Fu questa probabilmente la principale ragione per cui decise di richiamarsi fermamente, nel caso dell’Istria e di Fiume, al nono dei suoi quattordici punti: «Le modifiche della frontiera italiana dovranno essere decise sulla base di criteri nazionali, chiaramente riconoscibili». Affidò lo studio della questione a un gruppo di esperti e presentò, nell’aprile del 1919, una carta geografica in cui il confine correva da nord a sud attraverso l’Istria orientale lasciando al nuovo Stato jugoslavo Sorica, Idria, Postumia, San Pietro del Carso, Ternavo, Villa del Nevoso, Castelnuovo, Bergut e, naturalmente, Fiume. Accettò più tardi che a Fiume venisse conferito uno statuto speciale, sotto l’egida della Società delle Nazioni, ma avanzò la sua proposto nel peggiore dei modi possibili. Anziché presentarla nel corso di una riunione, s’indirizzò direttamente all’opinione pubblica italiana con un messaggio in cui si diceva, tra l’altro: «Solo su questi principi» l’America «spera e confida che il popolo italiano le chiederà di fare la pace». Vittorio Emanuele Orlando decise allora di abbandonare la conferenza e di tornare in Italia. Commise un errore, probabilmente. Non capì che un uomo di Stato può permettersi di uscire dalla sala delle trattative soltanto se è certo che la sua assenza costringerà gli altri a interrompere i lavori. Ma il suo risentimento era giustificato. Con la sua pubblica dichiarazione Wilson aveva dimostrato che il principio della «open diplomacy» (la diplomazia alla luce del sole), enunciato nel primo dei quattordici punti, poteva fare, se male impiegato, molti guasti.
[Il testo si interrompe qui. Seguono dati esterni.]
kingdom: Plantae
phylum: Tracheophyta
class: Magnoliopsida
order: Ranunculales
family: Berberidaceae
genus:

Come lei ricorda, caro Moscatelli, la «linea Wilson» uscì dagli archivi alla conferenza di Londra del settembre 1945, quando il ministro degli Esteri italiano e il rappresentante della Jugoslavia — Alcide De Gasperi e Edvard Kardelj — furono chiamati a esporre la posizione dei loro Paesi sul problema della frontiera. De Gasperi, in quella occasione, propose la linea Wilson. Troppo tardi.